For one, he stole a pair of license plates and put them onto his vehicle because he did not want his own plates to be spotted. He also disconnected the vehicle's dome light so that he would not be visible when he opened the door, according to the criminal complaint.
In addition, Patterson wiped down the shotgun wearing gloves so there would be no fingerprints on them. He shaved his face and his head hair prior to the kidnapping so that he would not leave any DNA evidence at the scene, the complaint states.
He thought he had gotten away with it, too, he told police — until he arrived home on Thursday to see that Jayme was not under his bed, and that her footprints were outside. He got into his car and drove around looking for her, and when he returned home he was met by police.
"The defendant stated it was at that point that he knew he was caught," the complaint says.
Jayme, who was reported missing October 15, was discovered Thursday afternoon by a vacationer walking her dog in Gordon, Wisconsin, authorities said.
Jake Thomas Patterson confessed to killing James and Denise Closs and kidnapping Jayme Closs, according to a criminal complaint released Monday by the Barron County District Attorney.

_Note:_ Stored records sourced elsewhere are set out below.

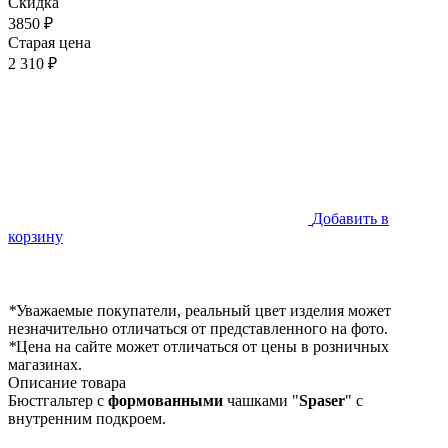
Скидка
3850 ₽
Старая цена
2 310 ₽
Добавить в
корзину
*
Уважаемые покупатели, реальный цвет изделия может
незначительно отличаться от представленного на фото.
*
Цена на сайте может отличаться от цены в розничных
магазинах.
Описание товара
Бюстгальтер с
формованными
чашками "
Spaser
" с
внутренним подкроем.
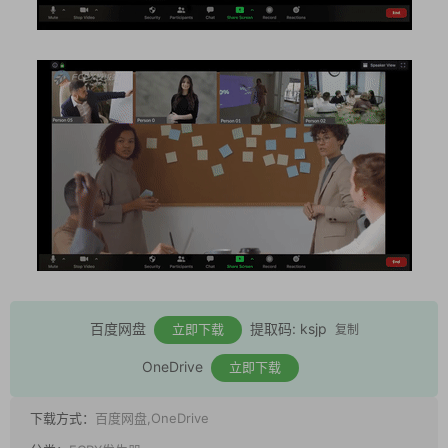
百度网盘
提取码: ksjp
立即下载
复制
OneDrive
立即下载
下载方式：
百度网盘,OneDrive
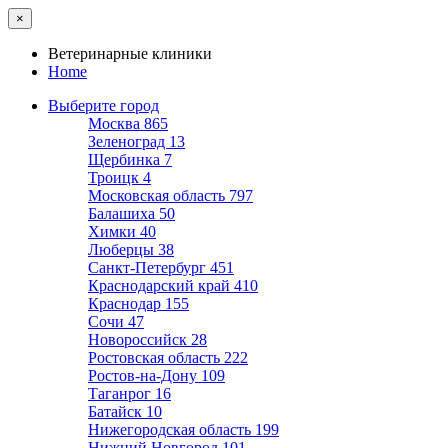
×
Ветеринарные клиники
Home
Выберите город
Москва
865
Зеленоград
13
Щербинка
7
Троицк
4
Московская область
797
Балашиха
50
Химки
40
Люберцы
38
Санкт-Петербург
451
Краснодарский край
410
Краснодар
155
Сочи
47
Новороссийск
28
Ростовская область
222
Ростов-на-Дону
109
Таганрог
16
Батайск
10
Нижегородская область
199
Нижний Новгород
101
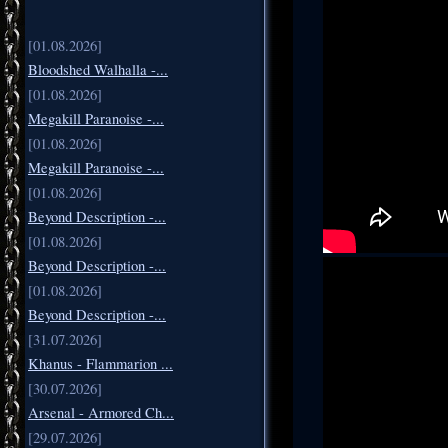
[01.08.2026]
Bloodshed Walhalla -...
[01.08.2026]
Megakill Paranoise -...
[01.08.2026]
Megakill Paranoise -...
[01.08.2026]
Beyond Description -...
[01.08.2026]
Beyond Description -...
[01.08.2026]
Beyond Description -...
[31.07.2026]
Khanus - Flammarion ...
[30.07.2026]
Arsenal - Armored Ch...
[29.07.2026]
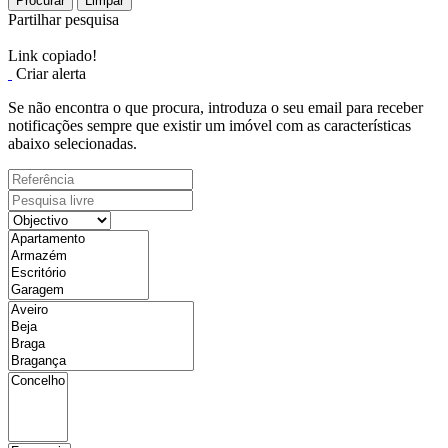
Procurar
Limpar
Partilhar pesquisa
Link copiado!
Criar alerta
Se não encontra o que procura, introduza o seu email para receber
notificações sempre que existir um imóvel com as características
abaixo selecionadas.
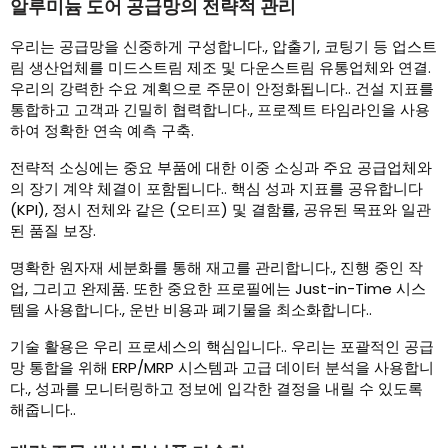
알루미늄 도어 공급망의 전략적 관리
우리는 공급망을 신중하게 구성합니다., 압출기, 코팅기 등 업스트
림 생산업체를 미드스트림 제조 및 다운스트림 유통업체와 연결.
우리의 강력한 수요 계획으로 주문이 안정화됩니다.. 건설 지표를
통합하고 고객과 긴밀히 협력합니다., 프로젝트 타임라인을 사용
하여 정확한 연속 예측 구축.
전략적 소싱에는 중요 부품에 대한 이중 소싱과 주요 공급업체와
의 장기 계약 체결이 포함됩니다.. 핵심 성과 지표를 공유합니다
(KPI), 정시 전체와 같은 (오티프) 및 결함률, 공유된 목표와 일관
된 품질 보장.
명확한 원자재 세분화를 통해 재고를 관리합니다., 진행 중인 작
업, 그리고 완제품. 또한 중요한 프로필에는 Just-in-Time 시스
템을 사용합니다., 운반 비용과 폐기물을 최소화합니다..
기술 활용은 우리 프로세스의 핵심입니다.. 우리는 포괄적인 공급
망 통합을 위해 ERP/MRP 시스템과 고급 데이터 분석을 사용합니
다., 성과를 모니터링하고 정보에 입각한 결정을 내릴 수 있도록
해줍니다..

The complaint said that Patterson, 21, first spotted Jayme while on the way home from work when he was stopped behind a school bus and watched Jayme get on the bus.
Patterson told police he had no idea who Jayme was, but "the defendant states, when he saw (Jayme) he knew that was the girl he was going to take."
The startling criminal complaint comes on the same day that Patterson will make his first court appearance in Barron County to face charges of intentional homicide, kidnapping and armed burglary.
Jake Thomas Patterson is scheduled to appear in court today where he is expected to be formally charged with two counts of first-degree intentional homicide and one count of kidnapping.
Investigators believe 13-year-old Jayme Closs was at the home when her parents were killed, and that Patterson abducted her from there, according to Barron County Sheriff Chris Fitzgerald.
Patterson had been keeping Jayme against her will at his home, 70 miles to the north of Barron, outside the rural community of Gordon, Fitzgerald said.